Source texts of formatted documents
--- START ---

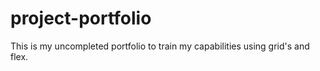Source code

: # project-portfolio
This is my uncompleted portfolio to train my capabilities using grid's and flex.
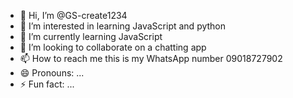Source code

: - 👋 Hi, I’m @GS-create1234
- 👀 I’m interested in learning JavaScript and python 
- 🌱 I’m currently learning JavaScript 
- 💞️ I’m looking to collaborate on a chatting app 
- 📫 How to reach me this is my WhatsApp number 09018727902
- 😄 Pronouns: ...
- ⚡ Fun fact: ...

<!---
GS-create1234/GS-create1234 is a ✨ special ✨ repository because its `README.md` (this file) appears on your GitHub profile.
You can click the Preview link to take a look at your changes.
--->
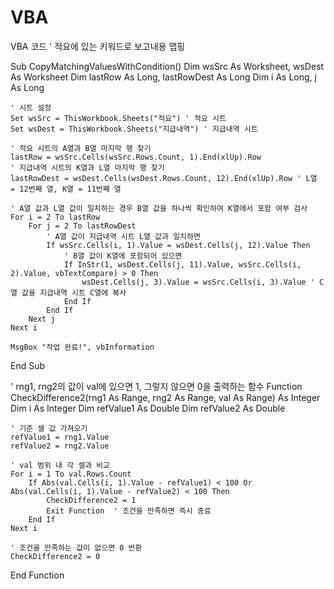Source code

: # VBA
VBA 코드
' 적요에 있는 키워드로 보고내용 맵핑

Sub CopyMatchingValuesWithCondition()
    Dim wsSrc As Worksheet, wsDest As Worksheet
    Dim lastRow As Long, lastRowDest As Long
    Dim i As Long, j As Long

    ' 시트 설정
    Set wsSrc = ThisWorkbook.Sheets("적요") ' 적요 시트
    Set wsDest = ThisWorkbook.Sheets("지급내역") ' 지급내역 시트

    ' 적요 시트의 A열과 B열 마지막 행 찾기
    lastRow = wsSrc.Cells(wsSrc.Rows.Count, 1).End(xlUp).Row
    ' 지급내역 시트의 K열과 L열 마지막 행 찾기
    lastRowDest = wsDest.Cells(wsDest.Rows.Count, 12).End(xlUp).Row ' L열 = 12번째 열, K열 = 11번째 열

    ' A열 값과 L열 값이 일치하는 경우 B열 값을 하나씩 확인하여 K열에서 포함 여부 검사
    For i = 2 To lastRow
        For j = 2 To lastRowDest
            ' A열 값이 지급내역 시트 L열 값과 일치하면
            If wsSrc.Cells(i, 1).Value = wsDest.Cells(j, 12).Value Then
                ' B열 값이 K열에 포함되어 있으면
                If InStr(1, wsDest.Cells(j, 11).Value, wsSrc.Cells(i, 2).Value, vbTextCompare) > 0 Then
                    wsDest.Cells(j, 3).Value = wsSrc.Cells(i, 3).Value ' C열 값을 지급내역 시트 C열에 복사
                End If
            End If
        Next j
    Next i

    MsgBox "작업 완료!", vbInformation
End Sub


' rng1, rng2의 값이 val에 있으면 1, 그렇지 않으면 0을 출력하는 함수
Function CheckDifference2(rng1 As Range, rng2 As Range, val As Range) As Integer
    Dim i As Integer
    Dim refValue1 As Double
    Dim refValue2 As Double

    ' 기준 셀 값 가져오기
    refValue1 = rng1.Value
    refValue2 = rng2.Value

    ' val 범위 내 각 셀과 비교
    For i = 1 To val.Rows.Count
        If Abs(val.Cells(i, 1).Value - refValue1) < 100 Or Abs(val.Cells(i, 1).Value - refValue2) < 100 Then
            CheckDifference2 = 1
            Exit Function  ' 조건을 만족하면 즉시 종료
        End If
    Next i
    
    ' 조건을 만족하는 값이 없으면 0 반환
    CheckDifference2 = 0
End Function





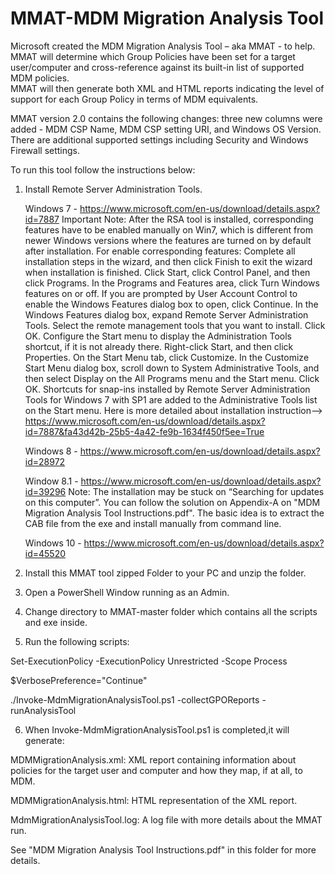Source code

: # MMAT-MDM Migration Analysis Tool

Microsoft created the MDM Migration Analysis Tool – aka MMAT  - to help.  
MMAT will determine which Group Policies have been set for a target user/computer and cross-reference against its built-in list of supported MDM policies.  
MMAT will then generate both XML and HTML reports indicating the level of support for each Group Policy in terms of MDM equivalents.

MMAT version 2.0 contains the following changes: three new columns were added  - MDM CSP Name, MDM CSP setting URI, and Windows OS Version. There are additional supported settings including Security and Windows Firewall settings.

To run this tool follow the instructions below:



1) Install Remote Server Administration Tools.

	Windows 7 - https://www.microsoft.com/en-us/download/details.aspx?id=7887 
		Important Note: After the RSA tool is installed, corresponding features have to be enabled manually on Win7, which is different from newer Windows versions where the features are turned on by default after installation. 
		For enable corresponding features:
			Complete all installation steps in the wizard, and then click Finish to exit the wizard when installation is finished.
			Click Start, click Control Panel, and then click Programs.
			In the Programs and Features area, click Turn Windows features on or off.
			If you are prompted by User Account Control to enable the Windows Features dialog box to open, click Continue.
			In the Windows Features dialog box, expand Remote Server Administration Tools.
			Select the remote management tools that you want to install.
			Click OK.
			Configure the Start menu to display the Administration Tools shortcut, if it is not already there.
			Right-click Start, and then click Properties.
			On the Start Menu tab, click Customize.
			In the Customize Start Menu dialog box, scroll down to System Administrative Tools, and then select Display on the All Programs menu and the Start menu. Click OK. Shortcuts for snap-ins installed by Remote Server Administration Tools for Windows 7 with SP1 are added to the Administrative Tools list on the Start menu.
			Here is more detailed about installation instruction--> https://www.microsoft.com/en-us/download/details.aspx?id=7887&fa43d42b-25b5-4a42-fe9b-1634f450f5ee=True

	Windows 8 - https://www.microsoft.com/en-us/download/details.aspx?id=28972 
	
	Window 8.1 - https://www.microsoft.com/en-us/download/details.aspx?id=39296
		Note: The installation may be stuck on “Searching for updates on this computer”. You can follow the solution on Appendix-A on "MDM Migration Analysis Tool Instructions.pdf". 
		The basic idea is to extract the CAB file from the exe and install manually from command line.

	Windows 10 - https://www.microsoft.com/en-us/download/details.aspx?id=45520

2) Install this MMAT tool zipped Folder to your PC and unzip the folder.
3) Open a PowerShell Window running as an Admin.

4) Change directory to MMAT-master folder which contains all the scripts and exe inside.

5) Run the following scripts:



Set-ExecutionPolicy -ExecutionPolicy Unrestricted -Scope Process

$VerbosePreference="Continue"

./Invoke-MdmMigrationAnalysisTool.ps1 -collectGPOReports -runAnalysisTool 



6) When Invoke-MdmMigrationAnalysisTool.ps1 is completed,it will generate:
	
MDMMigrationAnalysis.xml: XML report containing information about policies for the target user and computer and how they map, if at all, to MDM.
	
MDMMigrationAnalysis.html: HTML representation of the XML report.
	
MdmMigrationAnalysisTool.log: A log file with more details about the MMAT run. 
 


See "MDM Migration Analysis Tool Instructions.pdf" in this folder for more details.
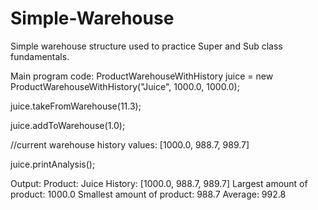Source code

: # Simple-Warehouse
Simple warehouse structure used to practice Super and Sub class fundamentals.


Main program code:
ProductWarehouseWithHistory juice = new ProductWarehouseWithHistory("Juice", 1000.0, 1000.0);

juice.takeFromWarehouse(11.3);

juice.addToWarehouse(1.0);

//current warehouse history values: [1000.0, 988.7, 989.7]


juice.printAnalysis();


Output:
Product: Juice
History: [1000.0, 988.7, 989.7]
Largest amount of product: 1000.0
Smallest amount of product: 988.7
Average: 992.8
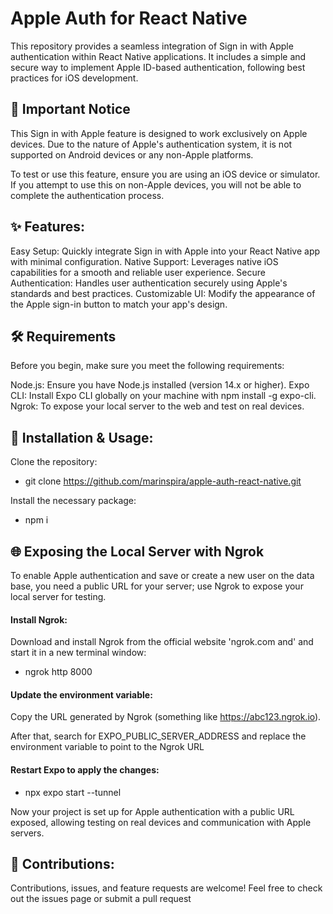 # Apple Auth for React Native

This repository provides a seamless integration of Sign in with Apple authentication within React Native applications. It includes a simple and secure way to implement Apple ID-based authentication, following best practices for iOS development.

## 🚨 Important Notice
This Sign in with Apple feature is designed to work exclusively on Apple devices. Due to the nature of Apple's authentication system, it is not supported on Android devices or any non-Apple platforms.

To test or use this feature, ensure you are using an iOS device or simulator. If you attempt to use this on non-Apple devices, you will not be able to complete the authentication process.

## ✨ Features:
Easy Setup: Quickly integrate Sign in with Apple into your React Native app with minimal configuration.
Native Support: Leverages native iOS capabilities for a smooth and reliable user experience.
Secure Authentication: Handles user authentication securely using Apple's standards and best practices.
Customizable UI: Modify the appearance of the Apple sign-in button to match your app's design.

## 🛠 Requirements
Before you begin, make sure you meet the following requirements:

Node.js: Ensure you have Node.js installed (version 14.x or higher).
Expo CLI: Install Expo CLI globally on your machine with npm install -g expo-cli.
Ngrok: To expose your local server to the web and test on real devices.

## 🚀 Installation & Usage:

Clone the repository:
- git clone https://github.com/marinspira/apple-auth-react-native.git

Install the necessary package:
- npm i

## 🌐 Exposing the Local Server with Ngrok
To enable Apple authentication and save or create a new user on the data base, you need a public URL for your server; use Ngrok to expose your local server for testing.

#### Install Ngrok:

Download and install Ngrok from the official website 'ngrok.com and' and start it in a new terminal window:
- ngrok http 8000

#### Update the environment variable:
Copy the URL generated by Ngrok (something like https://abc123.ngrok.io).

After that, search for EXPO_PUBLIC_SERVER_ADDRESS and replace the environment variable to point to the Ngrok URL

#### Restart Expo to apply the changes:
- npx expo start --tunnel

Now your project is set up for Apple authentication with a public URL exposed, allowing testing on real devices and communication with Apple servers.

## 🤝 Contributions:
Contributions, issues, and feature requests are welcome! Feel free to check out the issues page or submit a pull request
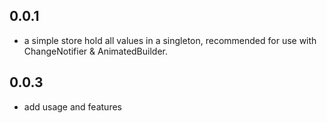 ## 0.0.1

* a simple store hold all values in a singleton, recommended for use with ChangeNotifier & AnimatedBuilder.

## 0.0.3

* add usage and features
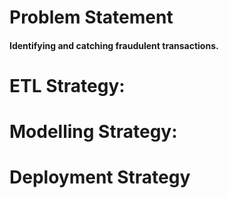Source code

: # Problem Statement
#### Identifying and catching fraudulent transactions.

# ETL Strategy:
## 

# Modelling Strategy:
##

# Deployment Strategy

--- END ---

▸ ASSIGNED TASK:
Nothing but the lines from the one containing "#### Update the" through the final line of the records, both included and copied exactly, should appear in the answer; pictures stay out.

▸ RESULT OF THE EXERCISE:
#### Update the environment variable:
Copy the URL generated by Ngrok (something like https://abc123.ngrok.io).

After that, search for EXPO_PUBLIC_SERVER_ADDRESS and replace the environment variable to point to the Ngrok URL

#### Restart Expo to apply the changes:
- npx expo start --tunnel

Now your project is set up for Apple authentication with a public URL exposed, allowing testing on real devices and communication with Apple servers.

## 🤝 Contributions:
Contributions, issues, and feature requests are welcome! Feel free to check out the issues page or submit a pull request
 ## 0.0.1

* a simple store hold all values in a singleton, recommended for use with ChangeNotifier & AnimatedBuilder.

## 0.0.3

* add usage and features
Source code

: # Problem Statement
#### Identifying and catching fraudulent transactions.

# ETL Strategy:
## 

# Modelling Strategy:
##

# Deployment Strategy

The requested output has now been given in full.